### [Assigned task]
Look through the records that follow. Copy every line containing the word "front".

*** Task inputs ***

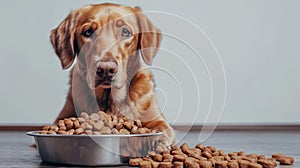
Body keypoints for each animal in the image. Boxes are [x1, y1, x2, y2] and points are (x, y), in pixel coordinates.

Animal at [50, 2, 175, 144]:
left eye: (125, 32)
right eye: (88, 32)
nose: (106, 69)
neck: (109, 99)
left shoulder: (159, 120)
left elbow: (162, 130)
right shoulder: (62, 117)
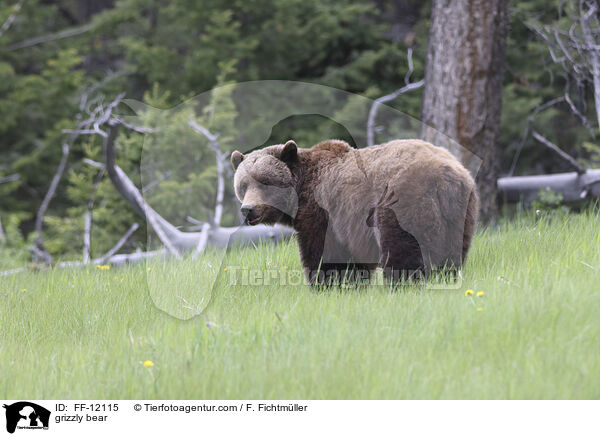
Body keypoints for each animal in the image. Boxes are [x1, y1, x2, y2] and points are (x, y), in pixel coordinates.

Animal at [230, 138, 478, 284]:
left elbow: (326, 255)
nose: (248, 209)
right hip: (460, 212)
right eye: (243, 185)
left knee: (401, 248)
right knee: (452, 253)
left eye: (264, 182)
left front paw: (326, 284)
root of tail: (446, 176)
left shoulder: (323, 214)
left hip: (404, 201)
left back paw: (402, 284)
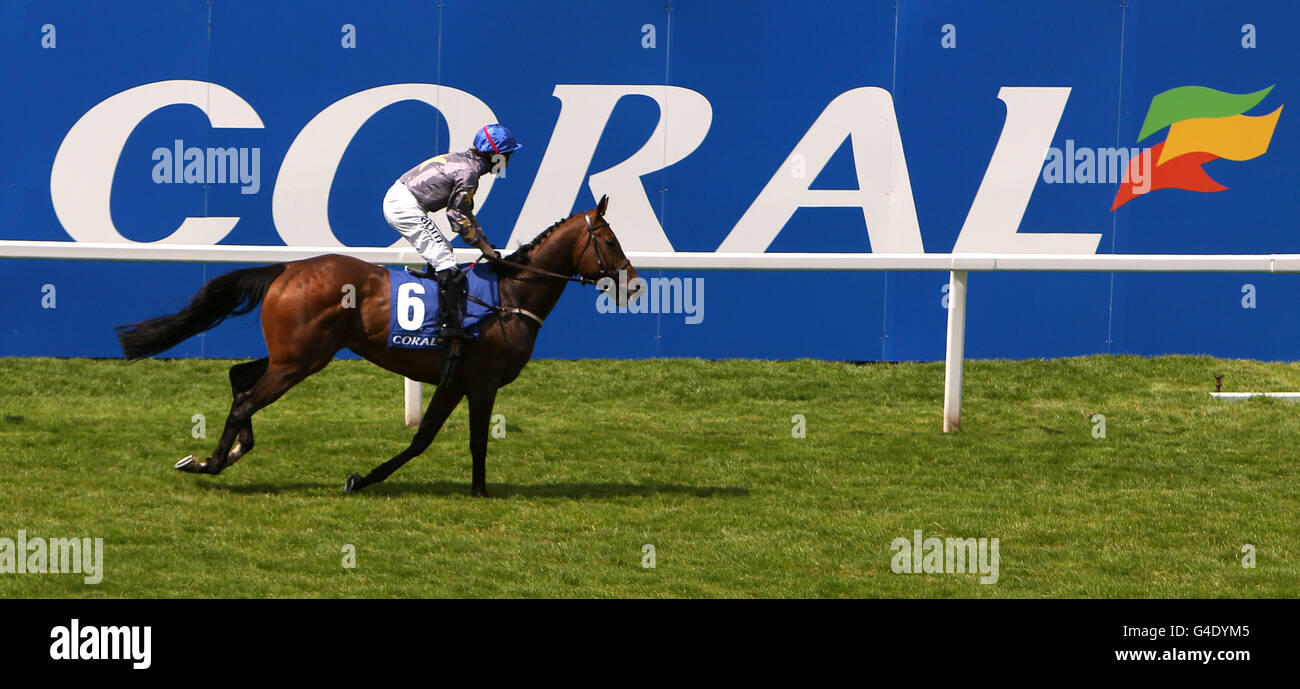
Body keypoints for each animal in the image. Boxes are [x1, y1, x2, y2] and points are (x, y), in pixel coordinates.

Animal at [116, 195, 634, 493]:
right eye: (609, 240)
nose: (634, 283)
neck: (509, 297)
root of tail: (287, 268)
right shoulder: (483, 383)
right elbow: (475, 441)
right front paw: (481, 492)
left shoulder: (454, 381)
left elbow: (422, 439)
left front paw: (362, 478)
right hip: (299, 362)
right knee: (245, 398)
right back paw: (211, 463)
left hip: (295, 355)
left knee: (239, 376)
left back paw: (229, 451)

*** End of Task inputs ***

### [Result]
left front paw: (326, 284)
right front paw: (481, 492)
left front paw: (362, 478)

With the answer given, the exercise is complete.